= Task statement =
The word to look for is "почему". Report every line of the entries below that has it.

= Data for this task =
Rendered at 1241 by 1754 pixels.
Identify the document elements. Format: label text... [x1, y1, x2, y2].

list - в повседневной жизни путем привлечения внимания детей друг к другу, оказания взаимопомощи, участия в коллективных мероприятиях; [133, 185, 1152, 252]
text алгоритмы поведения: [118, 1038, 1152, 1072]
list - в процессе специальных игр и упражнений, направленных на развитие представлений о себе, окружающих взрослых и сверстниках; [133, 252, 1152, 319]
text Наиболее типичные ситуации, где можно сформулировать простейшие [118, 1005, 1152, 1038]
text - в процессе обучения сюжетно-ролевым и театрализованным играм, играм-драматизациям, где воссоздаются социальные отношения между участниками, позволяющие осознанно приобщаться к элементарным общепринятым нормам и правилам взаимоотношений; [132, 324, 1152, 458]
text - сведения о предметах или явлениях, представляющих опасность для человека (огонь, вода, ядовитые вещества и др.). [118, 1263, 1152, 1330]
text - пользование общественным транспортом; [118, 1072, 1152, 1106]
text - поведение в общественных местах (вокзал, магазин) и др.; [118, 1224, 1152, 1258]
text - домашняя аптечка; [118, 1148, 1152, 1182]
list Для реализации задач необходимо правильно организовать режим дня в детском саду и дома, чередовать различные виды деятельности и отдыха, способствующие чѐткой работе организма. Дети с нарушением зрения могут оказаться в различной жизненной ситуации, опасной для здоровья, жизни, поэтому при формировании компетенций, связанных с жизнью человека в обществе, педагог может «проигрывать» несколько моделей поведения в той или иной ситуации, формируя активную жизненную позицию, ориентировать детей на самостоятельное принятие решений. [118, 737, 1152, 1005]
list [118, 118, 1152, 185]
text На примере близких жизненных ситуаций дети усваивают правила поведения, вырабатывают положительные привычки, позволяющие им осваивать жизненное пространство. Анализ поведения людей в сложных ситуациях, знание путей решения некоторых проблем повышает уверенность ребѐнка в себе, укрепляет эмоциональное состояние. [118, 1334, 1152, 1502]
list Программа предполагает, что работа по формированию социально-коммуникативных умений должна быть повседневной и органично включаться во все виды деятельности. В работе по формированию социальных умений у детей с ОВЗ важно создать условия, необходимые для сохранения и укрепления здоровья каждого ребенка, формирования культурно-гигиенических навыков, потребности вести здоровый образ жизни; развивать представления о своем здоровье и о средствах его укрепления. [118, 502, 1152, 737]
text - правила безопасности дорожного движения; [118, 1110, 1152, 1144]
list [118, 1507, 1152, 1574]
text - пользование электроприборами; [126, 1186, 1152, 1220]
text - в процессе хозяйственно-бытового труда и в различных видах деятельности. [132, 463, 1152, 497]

--

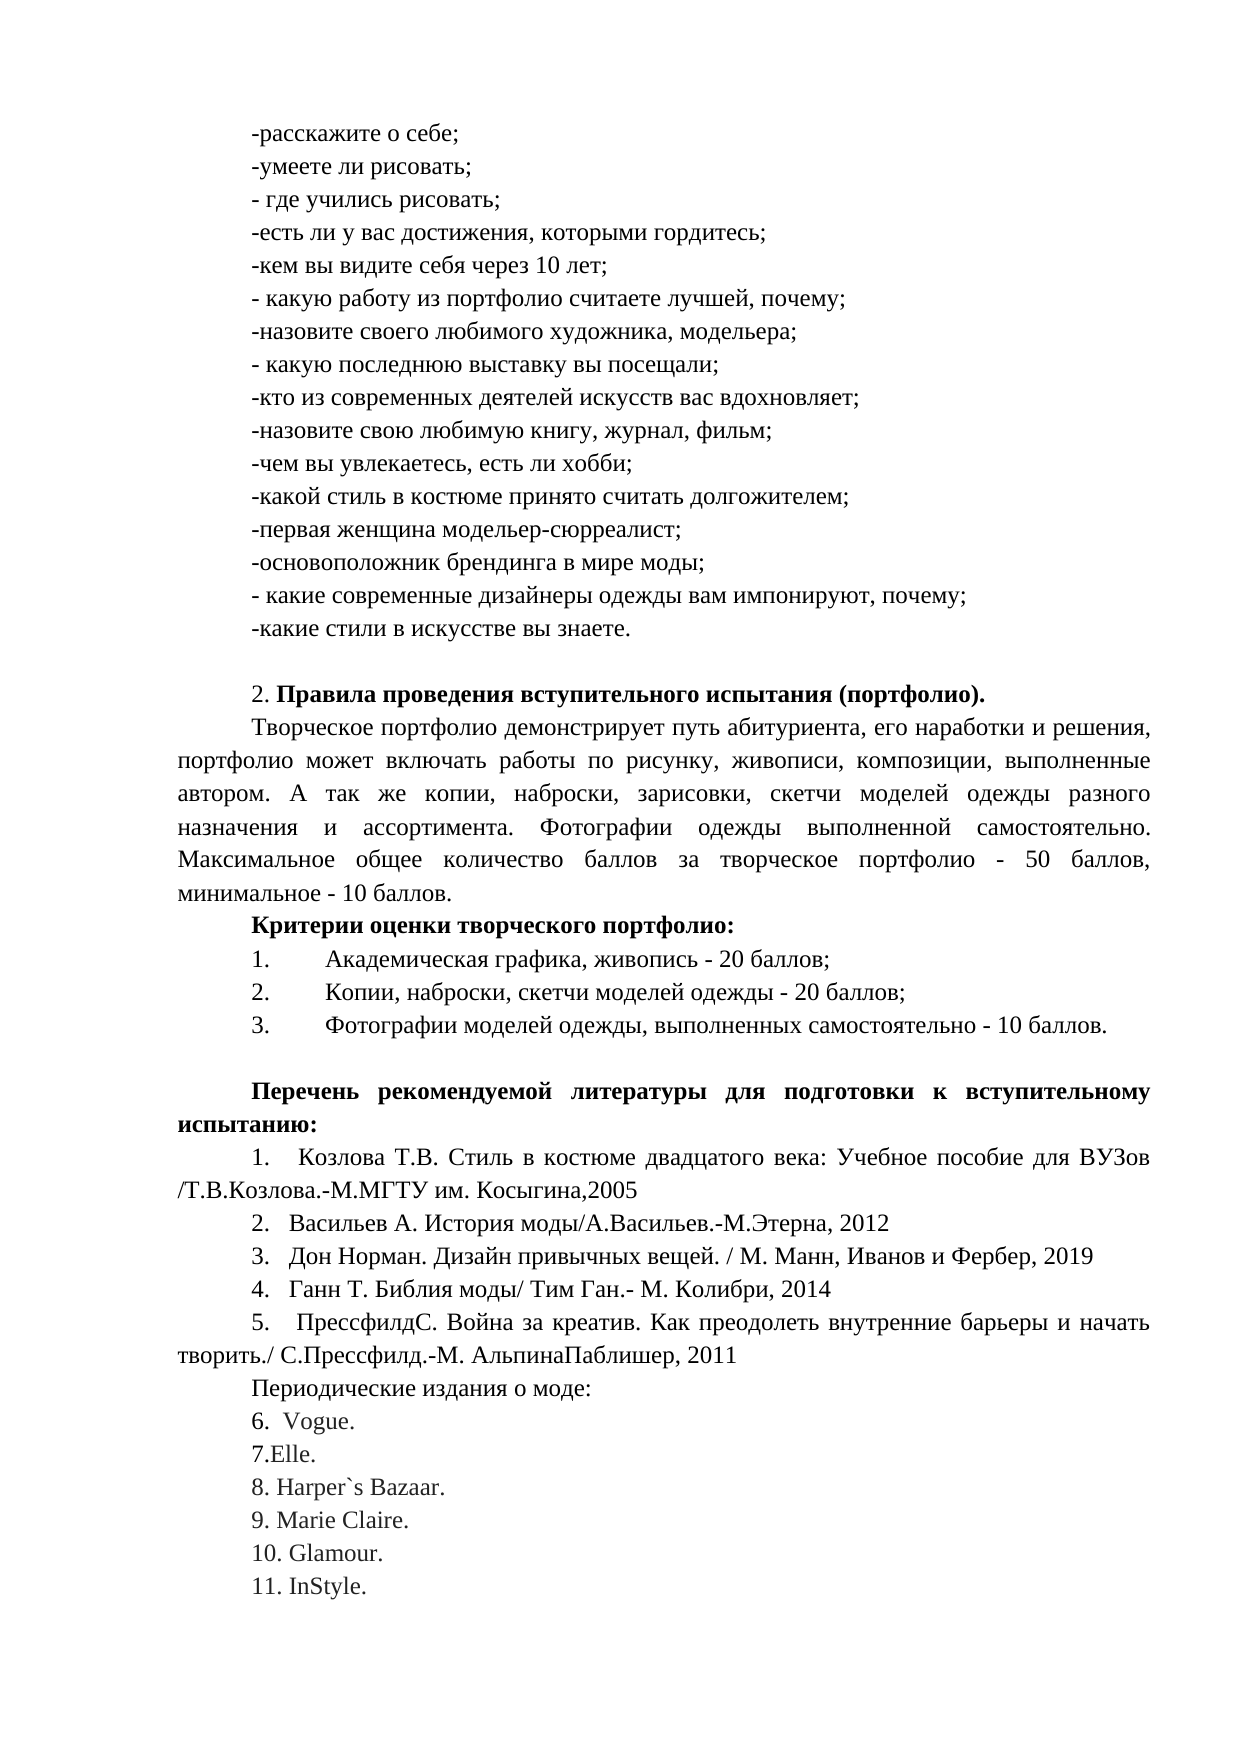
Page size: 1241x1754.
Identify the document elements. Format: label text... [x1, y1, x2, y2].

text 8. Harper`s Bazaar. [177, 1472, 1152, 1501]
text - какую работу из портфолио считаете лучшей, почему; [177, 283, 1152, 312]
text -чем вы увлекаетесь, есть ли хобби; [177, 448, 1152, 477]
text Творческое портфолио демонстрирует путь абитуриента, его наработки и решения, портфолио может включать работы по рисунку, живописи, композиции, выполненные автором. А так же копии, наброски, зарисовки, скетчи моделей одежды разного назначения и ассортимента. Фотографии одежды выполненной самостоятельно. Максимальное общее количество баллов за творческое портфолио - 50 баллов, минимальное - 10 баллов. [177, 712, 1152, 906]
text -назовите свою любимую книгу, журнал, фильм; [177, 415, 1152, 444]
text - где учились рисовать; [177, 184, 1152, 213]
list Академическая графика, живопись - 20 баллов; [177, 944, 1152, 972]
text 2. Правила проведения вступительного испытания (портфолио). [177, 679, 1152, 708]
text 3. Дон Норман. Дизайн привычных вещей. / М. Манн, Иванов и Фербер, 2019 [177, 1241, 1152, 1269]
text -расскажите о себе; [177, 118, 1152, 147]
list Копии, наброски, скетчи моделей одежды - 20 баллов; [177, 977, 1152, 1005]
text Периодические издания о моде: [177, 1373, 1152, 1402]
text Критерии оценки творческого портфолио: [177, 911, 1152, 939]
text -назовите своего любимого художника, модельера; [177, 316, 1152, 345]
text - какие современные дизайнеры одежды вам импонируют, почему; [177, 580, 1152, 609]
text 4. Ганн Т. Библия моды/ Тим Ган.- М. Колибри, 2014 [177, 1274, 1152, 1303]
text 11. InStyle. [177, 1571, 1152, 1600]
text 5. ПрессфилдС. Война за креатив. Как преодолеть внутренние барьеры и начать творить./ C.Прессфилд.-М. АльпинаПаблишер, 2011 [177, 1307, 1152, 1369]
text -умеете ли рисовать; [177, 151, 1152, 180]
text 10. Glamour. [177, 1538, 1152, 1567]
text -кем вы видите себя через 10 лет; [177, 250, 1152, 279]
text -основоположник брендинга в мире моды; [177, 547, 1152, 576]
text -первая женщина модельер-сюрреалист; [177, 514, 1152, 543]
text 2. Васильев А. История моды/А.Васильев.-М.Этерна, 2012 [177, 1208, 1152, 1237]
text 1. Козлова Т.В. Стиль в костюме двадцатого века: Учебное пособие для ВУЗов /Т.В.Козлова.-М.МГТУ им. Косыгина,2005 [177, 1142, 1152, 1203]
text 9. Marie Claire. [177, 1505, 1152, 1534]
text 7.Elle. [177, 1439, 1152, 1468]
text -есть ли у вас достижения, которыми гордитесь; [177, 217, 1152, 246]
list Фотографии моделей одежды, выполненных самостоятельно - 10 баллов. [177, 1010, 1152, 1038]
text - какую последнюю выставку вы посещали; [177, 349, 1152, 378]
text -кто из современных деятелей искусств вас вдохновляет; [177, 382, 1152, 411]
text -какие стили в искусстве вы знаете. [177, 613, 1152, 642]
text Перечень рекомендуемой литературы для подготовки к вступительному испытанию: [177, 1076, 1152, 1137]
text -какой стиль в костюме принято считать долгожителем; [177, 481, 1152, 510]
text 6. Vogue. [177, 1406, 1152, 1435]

= Solved exercise =
text - какую работу из портфолио считаете лучшей, почему; [177, 283, 1152, 312]
text - какие современные дизайнеры одежды вам импонируют, почему; [177, 580, 1152, 609]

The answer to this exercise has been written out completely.